コラム

第102話 野良猫の大量虐殺事件 その1

2011年2月に里親として龍馬と凜子を迎え(第1話第2話第3話)、そのまま単なる飼い主として楽しく猫ライフを送るはずだったところ、その1年半後に自分の不注意で龍馬を脱走させてしまい、(第5話から第22話)、その捜索中に沢山の野良猫に出会い、悲惨な現実を知ってしまった事をきっかけに、ボランティア活動を始めることになってしまった。主な活動内容は、飼い主のいない猫のTNR(捕獲、不妊去勢手術をして元の場所に戻すこと)、人馴れした猫の保護、譲渡、病気の猫の治療、地域猫活動についての広報など。それから4年以上、色々な事件に遭遇し、止めるに止められず、今でも続いている。(第36話から第101話)。

時は2016年3月。近所の商店街で買い物をしていた時、警察からのある貼り紙に気が付いた。
貼り紙の内容は具体的には覚えていないが、「猫虐待事件」の文字があった。そんな言葉を見たらじっとしていられない。その足で交番に駆け込んで、どこで何があったのか質問する。近所にも猫嫌いは沢山おり、虐待していると噂されている人もいる。沢山の猫が餌をもらっていた場所で、いきなりごっそりいなくなったこともある。事故や善良な人にもらわれたとは思えず、私は悪意を持った連れ去り事件だと思い警察に相談したが、野良猫がいなくなったというだけでは警察は動いてくれなかった。
その貼り紙があったということは警察が動くほどの事件が起こったということだ。

一体どこの猫が何をされたのだろう。何をされたのかは知ったところで辛いだけなので聞きたくない気もするが、飼い猫を外に出している人、外猫に餌をやって人馴れさせてしまっている人に注意喚起せねばならない。

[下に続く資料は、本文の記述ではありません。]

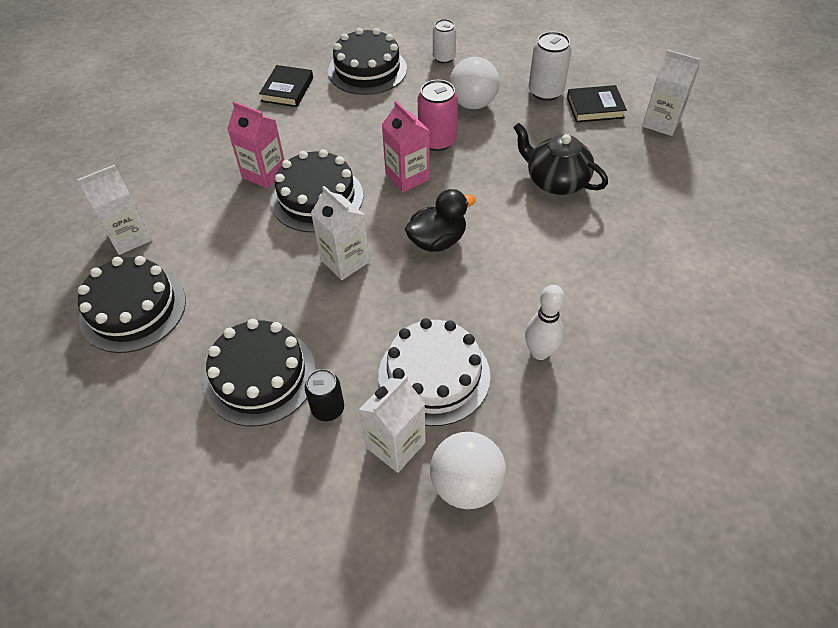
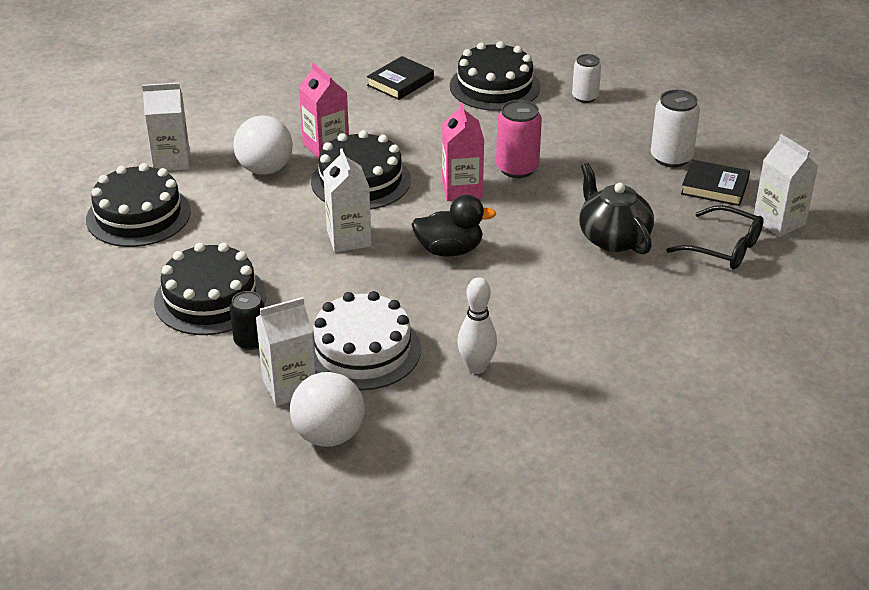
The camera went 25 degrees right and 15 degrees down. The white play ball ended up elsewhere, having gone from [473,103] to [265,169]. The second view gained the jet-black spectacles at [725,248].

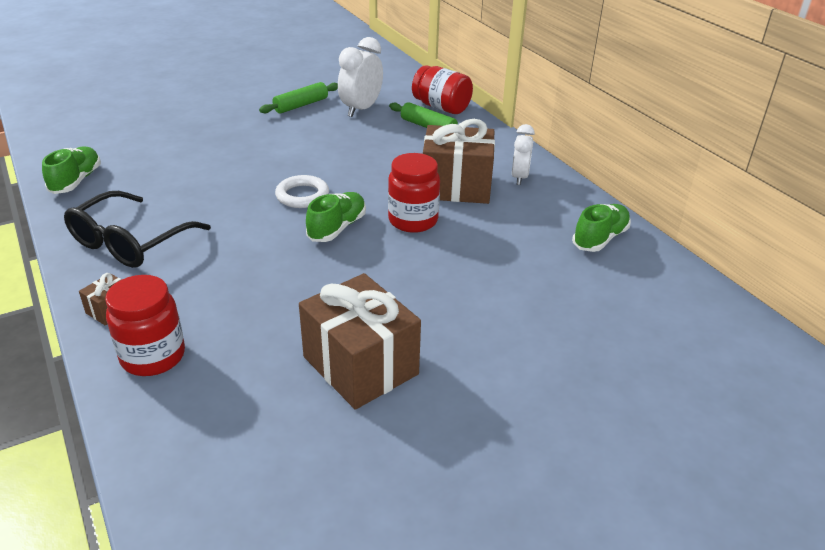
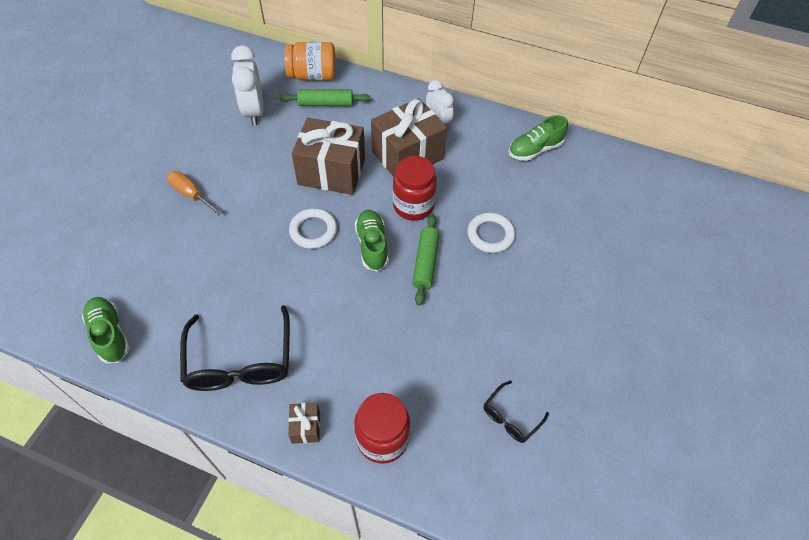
The camera went 40 degrees left and 20 degrees up. The second view gained the orange hand screwdriver at [190,194]. What was the crimson preserve jar at [441,107] turned into the orange preserve jar at [313,76]. The brown gift ended up elsewhere, having gone from [360,365] to [331,172]. The emerald pastry roller ended up elsewhere, having gone from [301,105] to [425,263]. The second view gained the white torus at [490,235]. The second view gained the jet-black spectacles at [510,417]. The emerald lace-up shoe at [600,239] ended up facing another way, 120 degrees counterclockwise from before.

事件の詳細を矢継ぎ早に質問するも、警察は捜査中ということで何も教えてくれなかった。せめて場所だけでも知りたかったが、ダメと。私はこの町で野良猫の不妊去勢手術から保護までボランティアでやっている身、怪しいものではないし、猫を助けている立場なんだからちょっとくらい教えてくれてもいいんじゃないの、と言ってみたが駄目だった。しかし、そこで色んな話をしているうちに、どうやらそこもよくある話で、自宅前で不妊去勢手術をしないで餌だけやっている人がいて、あっという間に猫が増えてしまい、近所トラブルになった結果の事件でありそうなことがわかった。

猫をめぐるトラブルは、ほぼ間違いなく、手術をせず増やしてしまったことが原因だ。自宅周りに野良猫が大量にうろつくことは、猫嫌いだけでなく、猫好きにとっても、糞尿被害に迷惑するし、そもそもお腹をすかせたり、風邪で目ヤニや鼻水でぐちゃぐちゃになった姿を見るのは辛いばかり。誰にとっても野良猫が増えるのは良いことでない。虐待事件が近隣で起こったならばその具体例をもって、近隣に啓蒙したいと思う。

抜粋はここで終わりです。